Work instruction:
Restate all the data word for word and omit the pictures.

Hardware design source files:
════════════════

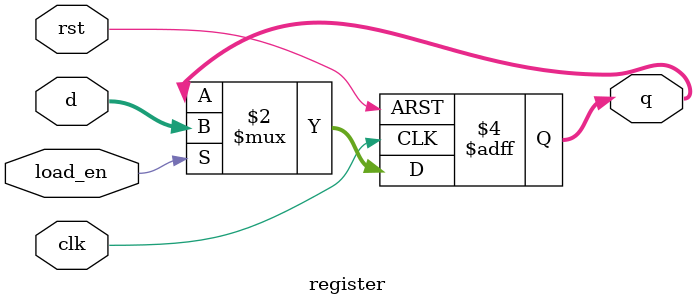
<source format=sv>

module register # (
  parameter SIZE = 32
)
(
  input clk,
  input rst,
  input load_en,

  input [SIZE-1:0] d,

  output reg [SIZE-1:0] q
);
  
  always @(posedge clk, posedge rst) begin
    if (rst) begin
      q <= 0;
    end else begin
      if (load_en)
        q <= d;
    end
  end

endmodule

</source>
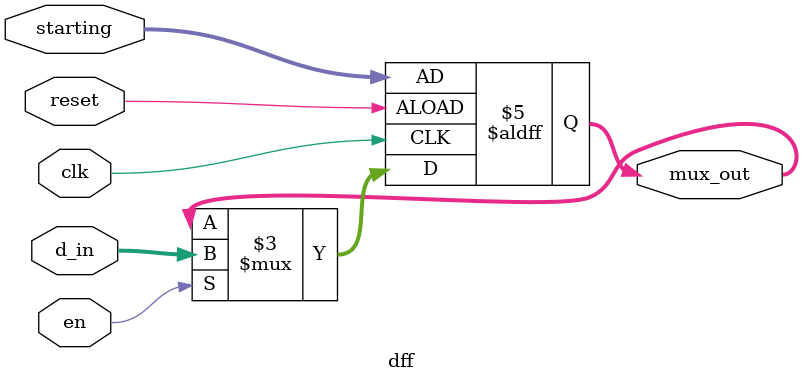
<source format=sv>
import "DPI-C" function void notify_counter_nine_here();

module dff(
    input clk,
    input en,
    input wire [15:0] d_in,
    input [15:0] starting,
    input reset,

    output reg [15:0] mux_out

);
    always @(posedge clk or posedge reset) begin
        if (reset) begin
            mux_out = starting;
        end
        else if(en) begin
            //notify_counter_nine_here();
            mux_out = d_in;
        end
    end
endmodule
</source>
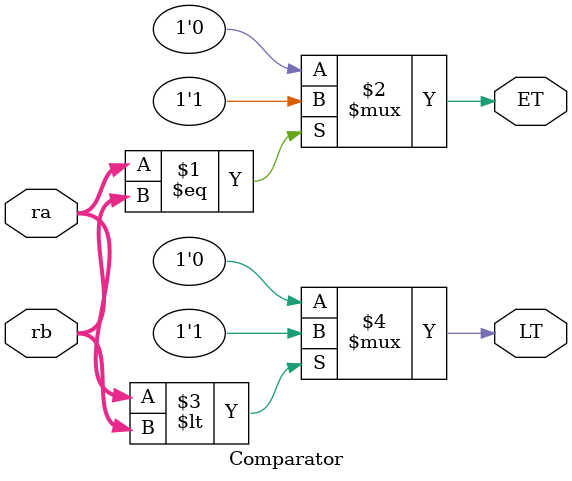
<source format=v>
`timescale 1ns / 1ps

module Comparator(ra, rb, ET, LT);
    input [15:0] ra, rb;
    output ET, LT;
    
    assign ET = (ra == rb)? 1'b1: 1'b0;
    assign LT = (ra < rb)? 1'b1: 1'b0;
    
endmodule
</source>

════════════════

Task response:
<source format=sv>

module register # (
  parameter SIZE = 32
)
(
  input clk,
  input rst,
  input load_en,

  input [SIZE-1:0] d,

  output reg [SIZE-1:0] q
);
  
  always @(posedge clk, posedge rst) begin
    if (rst) begin
      q <= 0;
    end else begin
      if (load_en)
        q <= d;
    end
  end

endmodule

</source>
<source format=sv>
import "DPI-C" function void notify_counter_nine_here();

module dff(
    input clk,
    input en,
    input wire [15:0] d_in,
    input [15:0] starting,
    input reset,

    output reg [15:0] mux_out

);
    always @(posedge clk or posedge reset) begin
        if (reset) begin
            mux_out = starting;
        end
        else if(en) begin
            //notify_counter_nine_here();
            mux_out = d_in;
        end
    end
endmodule
</source>
<source format=v>
`timescale 1ns / 1ps

module Comparator(ra, rb, ET, LT);
    input [15:0] ra, rb;
    output ET, LT;
    
    assign ET = (ra == rb)? 1'b1: 1'b0;
    assign LT = (ra < rb)? 1'b1: 1'b0;
    
endmodule
</source>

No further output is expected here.